From mboxrd@z Thu Jan  1 00:00:00 1970
From: Avi Kivity <avi@redhat.com>
Subject: Re: [PATCH -v8][RFC] mutex: implement adaptive spinning
Date: Mon, 12 Jan 2009 19:23:38 +0200
Message-ID: <496B7C9A.7030108@redhat.com>
References: <1231774622.4371.96.camel@laptop>  <496B6C23.8000808@redhat.com> <1231780388.4371.185.camel@laptop>
Mime-Version: 1.0
Content-Type: text/plain; charset=ISO-8859-1; format=flowed
Content-Transfer-Encoding: 7bit
Cc: Linus Torvalds <torvalds@linux-foundation.org>,
	Ingo Molnar <mingo@elte.hu>,
	"Paul E. McKenney" <paulmck@linux.vnet.ibm.com>,
	Gregory Haskins <ghaskins@novell.com>,
	Matthew Wilcox <matthew@wil.cx>,
	Andi Kleen <andi@firstfloor.org>,
	Chris Mason <chris.mason@oracle.com>,
	Andrew Morton <akpm@linux-foundation.org>,
	Linux Kernel Mailing List <linux-kernel@vger.kernel.org>,
	linux-fsdevel <linux-fsdevel@vger.kernel.org>,
	linux-btrfs <linux-btrfs@vger.kernel.org>,
	Thomas Gleixner <tglx@linutronix.de>,
	Nick Piggin <npiggin@suse.de>,
	Peter Morreale <pmorreale@novell.com>,
	Sven Dietrich <SDietrich@novell.com>,
	Dmitry Adamushko <dmitry.adamushko@gmail.com>
To: Peter Zijlstra <peterz@infradead.org>
Return-path: <linux-btrfs-owner@vger.kernel.org>
In-Reply-To: <1231780388.4371.185.camel@laptop>
Sender: linux-btrfs-owner@vger.kernel.org
List-Id: linux-fsdevel.vger.kernel.org

Peter Zijlstra wrote:
> On Mon, 2009-01-12 at 18:13 +0200, Avi Kivity wrote:
>
>   
>> One thing that worries me here is that the spinners will spin on a 
>> memory location in struct mutex, which means that the cacheline holding 
>> the mutex (which is likely to be under write activity from the owner) 
>> will be continuously shared by the spinners, slowing the owner down when 
>> it needs to unshare it.  One way out of this is to spin on a location in 
>> struct mutex_waiter, and have the mutex owner touch it when it schedules 
>> out.
>>     
>
> Yeah, that is what pure MCS locks do -- however I don't think its a
> feasible strategy for this spin/sleep hybrid.
>   

Bummer.

>> So:
>> - each task_struct has an array of currently owned mutexes, appended to 
>> by mutex_lock()
>>     
>
> That's not going to fly I think. Lockdep does this but its very
> expensive and has some issues. We're currently at 48 max owners, and
> still some code paths manage to exceed that.
>   

Might make it per-cpu instead, and set a bit in the mutex when 
scheduling out so we know not to remove it from the list on unlock.

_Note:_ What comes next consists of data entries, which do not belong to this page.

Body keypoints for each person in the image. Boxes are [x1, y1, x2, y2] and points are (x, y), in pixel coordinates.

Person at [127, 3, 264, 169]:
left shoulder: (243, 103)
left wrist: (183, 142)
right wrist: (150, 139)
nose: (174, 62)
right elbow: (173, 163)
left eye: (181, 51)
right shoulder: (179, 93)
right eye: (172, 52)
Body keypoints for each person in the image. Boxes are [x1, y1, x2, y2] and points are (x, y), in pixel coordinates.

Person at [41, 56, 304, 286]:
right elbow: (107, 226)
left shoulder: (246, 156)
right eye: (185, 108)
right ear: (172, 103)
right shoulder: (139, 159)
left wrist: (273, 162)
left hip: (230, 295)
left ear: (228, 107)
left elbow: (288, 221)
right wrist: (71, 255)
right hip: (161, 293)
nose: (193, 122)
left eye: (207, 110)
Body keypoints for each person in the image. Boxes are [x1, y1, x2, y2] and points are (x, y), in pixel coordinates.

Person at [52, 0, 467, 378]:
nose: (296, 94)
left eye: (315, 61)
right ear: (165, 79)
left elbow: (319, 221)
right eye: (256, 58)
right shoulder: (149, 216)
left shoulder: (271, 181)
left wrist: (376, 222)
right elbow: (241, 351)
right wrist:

>> - mutex waiters spin on mutex_waiter.wait, which they initialize to zero
>> - when switching out of a task, walk the mutex list, and for each mutex, 
>> bump each waiter's wait variable, and clear the owner array
>>     
>
> Which is O(n).
>   

It may be better than O(n) cpus banging on the mutex for the lock 
duration.  Of course we should avoid walking the part of the list where 
non-spinning owners wait (or maybe have a separate list for spinners).

>> - when unlocking a mutex, bump the nearest waiter's wait variable, and 
>> remove from the owner array
>>
>> Something similar might be done to spinlocks to reduce cacheline 
>> contention from spinners and the owner.
>>     
>
> Spinlocks can use 'pure' MCS locks.
>   

I'll read up on those, thanks.

-- 
error compiling committee.c: too many arguments to function